Закономерность движения истории подтверждается и тем, что Троцкий в своем уже цитированном сочинении 1936 года (в главе «Куда идет СССР?») смог так или иначе предсказать
состоявшийся через двадцать лет ХХ съезд партии, на котором был крайне резко осужден совершившийся в середине 1930-х годов поворот, определенный Троцким прежде всего словами «партия мертва». Хрущев говорил в своем докладе, что «Ленин решительно выступал против всяких попыток умалить или ослабить роль партии» (цит. изд., с. 20), а между тем Сталин осуществил «массовый террор против кадров партии» (с. 311).И. Дойчер со своего рода упоением писал в 1963 году: «Троцкий прокладывал путь для тех, кто многие годы спустя крушили монументы Сталину, выбросили его тело из Мавзолея на Красной площади, вычеркнули его имя с площадей и улиц и даже переименовали Сталинград в Волгоград. С ясным пониманием, что это произойдет, Троцкий напоминает… „Месть истории сильнее, чем месть самого сильного генерального секретаря. Я думаю, что это утешает“. На пороге своего собственного крушения в результате последнего акта предательства Сталина
(речь идет о подосланном мнимом „троцкисте“-убийце. — В.К.) Троцкий уже наслаждается грядущим возмездием истории и своей посмертной победой» (цит. соч., с. 486).Но не стоит увлекаться этими эффектными формулами; пред нами в конечном счете все то же «культовое» толкование истории, хотя биограф Троцкого — вроде бы непримиримый разоблачитель «культа». Личные
действия Сталина и Троцкого (а также словно бы выполнявшего «завещание» последнего Хрущева) — это только внешние проявления хода самой истории.Ход исторического
времени, как уже говорилось, уместно сравнить с ходом часового маятника, отсчитывающего «абстрактное» время. «Маятник» истории с октября 1917 года двигался в одну сторону, в середине 1930-х годов начал в сущности противоположное движение, а в середине 1950-х опять двинулся «влево»[544].Разумеется, это только самая элементарная «схема» исторического движения; под ней — глубокие и подчас даже таинственные сдвиги в поведении и сознании активной (в политическом и идеологическом плане) части населения страны.
При этом (о чем самым подробным образом говорилось в первом томе моего сочинения) поворот середины 1930-х годов являлся выражением не личной воли Сталина, а воли самой истории, и точно так же в движении «влево» в середине 1950-х нельзя усматривать волю Хрущева.
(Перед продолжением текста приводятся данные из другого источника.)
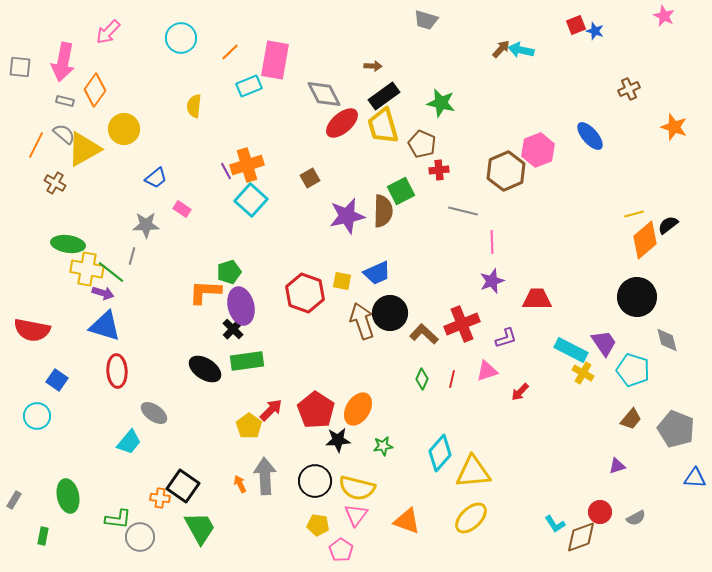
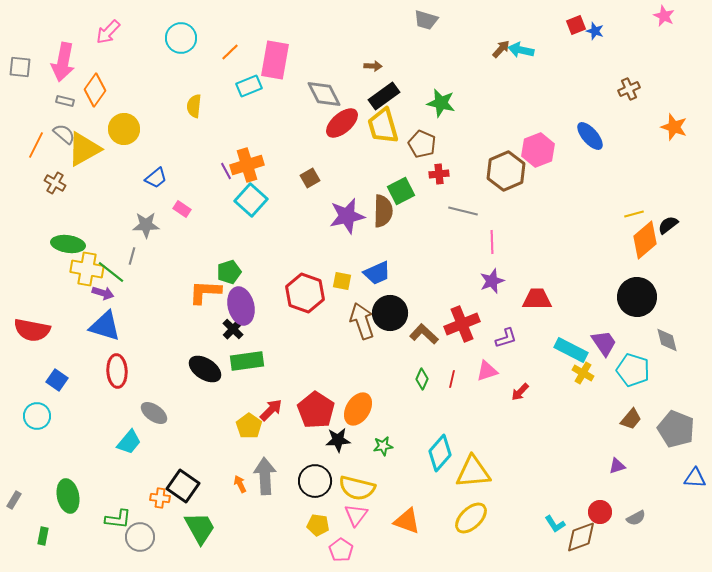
red cross at (439, 170): moved 4 px down
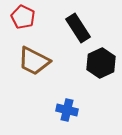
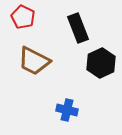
black rectangle: rotated 12 degrees clockwise
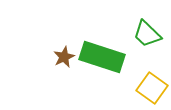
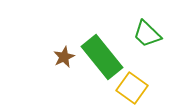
green rectangle: rotated 33 degrees clockwise
yellow square: moved 20 px left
Так, явления «оттепели» (см. выше) наметились еще в последние годы правления Сталина. Весьма многозначителен и тот факт, что Никита Сергеевич, который в феврале 1956 года яростно проклинал Сталина, 5 марта 1953-го, по его собственному позднейшему признанию, «сильно разволновался, заплакал… волновался за будущее партии, всей страны»
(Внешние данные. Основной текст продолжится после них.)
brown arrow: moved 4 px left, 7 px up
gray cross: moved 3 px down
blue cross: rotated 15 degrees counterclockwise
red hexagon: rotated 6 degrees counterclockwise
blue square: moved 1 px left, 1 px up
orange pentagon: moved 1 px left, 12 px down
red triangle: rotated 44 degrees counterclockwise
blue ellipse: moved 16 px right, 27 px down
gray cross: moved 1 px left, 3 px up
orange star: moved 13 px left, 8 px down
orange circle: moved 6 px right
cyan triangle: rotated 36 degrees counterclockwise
[545], — то есть еще явно не был готов к отвержению «тирана»…Однако «маятник» истории страны в целом — вернее, наиболее энергичной части ее населения — к тому времени уже начал движение (правда, пока очень медленное и неуверенное) «влево» — что выразилось хотя бы в названных выше литературных произведениях, опубликованных еще при жизни Сталина, но поднятых на щит после его смерти. Ледяная глыба государства уже подтаивала до 1953 года.